Below is given frequency distribution of I.Q. (Intelligent Quotient) of 80 candidates.

I.Q.	70-80	80-90	90-100	100-110	110-120	120-130	130-140
No. of candidates	7	16	20	17	11	7	2

Find median I.Q. of candidates.
A. 100.5
B. 98.5
C. 94.5
D. None of these

Answer 1

Hint: We here have to find the median of the given data. For this, we will first make a table of the data along with the cumulative frequency of all the classes. Then we will use the formula for the median given by: $Median={{l}_{m}}+\left( \dfrac{\dfrac{n}{2}-cf}{{{f}_{m}}} \right)\times h$
Where,
${{l}_{m}}$ = lower limit of median class
n= total frequency
h= interval gap of the grouped data
${{f}_{m}}$ = frequency of the median class
cf= cumulative frequency of the class above the median class
Then, we will calculate all these values from the table and then put those values in this formula for median and hence we will get our required answer.

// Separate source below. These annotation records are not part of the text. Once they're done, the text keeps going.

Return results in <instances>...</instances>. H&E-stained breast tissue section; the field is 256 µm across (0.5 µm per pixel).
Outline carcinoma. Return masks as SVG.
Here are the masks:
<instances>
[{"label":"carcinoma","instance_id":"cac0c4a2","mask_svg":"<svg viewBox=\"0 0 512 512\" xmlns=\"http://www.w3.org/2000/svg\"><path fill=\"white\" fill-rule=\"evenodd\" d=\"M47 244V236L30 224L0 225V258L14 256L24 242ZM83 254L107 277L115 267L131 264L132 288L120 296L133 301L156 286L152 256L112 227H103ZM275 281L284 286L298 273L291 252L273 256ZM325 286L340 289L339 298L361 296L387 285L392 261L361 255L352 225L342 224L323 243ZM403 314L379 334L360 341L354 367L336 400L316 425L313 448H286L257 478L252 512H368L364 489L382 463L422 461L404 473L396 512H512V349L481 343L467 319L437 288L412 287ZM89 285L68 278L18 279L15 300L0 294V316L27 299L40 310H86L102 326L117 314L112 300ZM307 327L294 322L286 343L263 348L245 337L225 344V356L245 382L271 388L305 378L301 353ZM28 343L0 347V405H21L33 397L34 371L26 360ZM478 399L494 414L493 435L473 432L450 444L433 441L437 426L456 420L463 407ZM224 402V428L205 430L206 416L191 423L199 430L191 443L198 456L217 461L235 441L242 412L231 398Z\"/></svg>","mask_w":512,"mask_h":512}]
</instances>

Complete step-by-step answer:
We here have to find the median of the grouped data presented as:

I.Q.	70-80	80-90	90-100	100-110	110-120	120-130	130-140
No. of candidates	7	16	20	17	11	7	2

We now know that the median of a grouped data is given by the formula:
$Median={{l}_{m}}+\left( \dfrac{\dfrac{n}{2}-cf}{{{f}_{m}}} \right)\times h$
Where,
${{l}_{m}}$ = lower limit of median class
n= total frequency
h= interval gap of the grouped data
${{f}_{m}}$ = frequency of the median class
cf= cumulative frequency of the class above the median class
Now, we know that the cumulative frequency of each class is calculated as adding the frequency of that class and all the classes above that.
Hence, the tabular representation of the given data along with their cumulative frequency is given as:

I.Q.	Number of candidates	Cumulative frequency
70-80	7	7
80-90	16	23
90-100	20	43
100-110	17	60
110-120	11	71
120-130	7	78
130-140	2	80

 Now here, we have been given that n=80
Thus, $\dfrac{n}{2}=40$
This lies in the class group of 90-100.
Thus, the median class is the class group of 90-100.
Hence, we get our required values as:
${{l}_{m}}=90$
h=10
${{f}_{m}}=20$
cf= 23
$\dfrac{n}{2}=40$
Thus, putting these values in the formula for median we get:
$\begin{align}
  & Median={{l}_{m}}+\left( \dfrac{\dfrac{n}{2}-cf}{{{f}_{m}}} \right)\times h \\
 & \Rightarrow Median=90+\left( \dfrac{40-23}{20} \right)\times 10 \\
 & \Rightarrow Median=90+\dfrac{17}{2} \\
 & \Rightarrow Median=90+8.5 \\
 & \therefore Median=98.5 \\
\end{align}$
Thus, the median of the given data is 98.5.

So, the correct answer is “Option (B)”.

Note: We here have been given the continuous form of data but if we are given with the discontinuous data, we have to convert it into continuous data and then use the above mentioned formula. We will convert it by subtracting from the lower limit and adding in the upper limit of all the classes the half of the difference of the lower limit of one class and the upper limit of the previous class.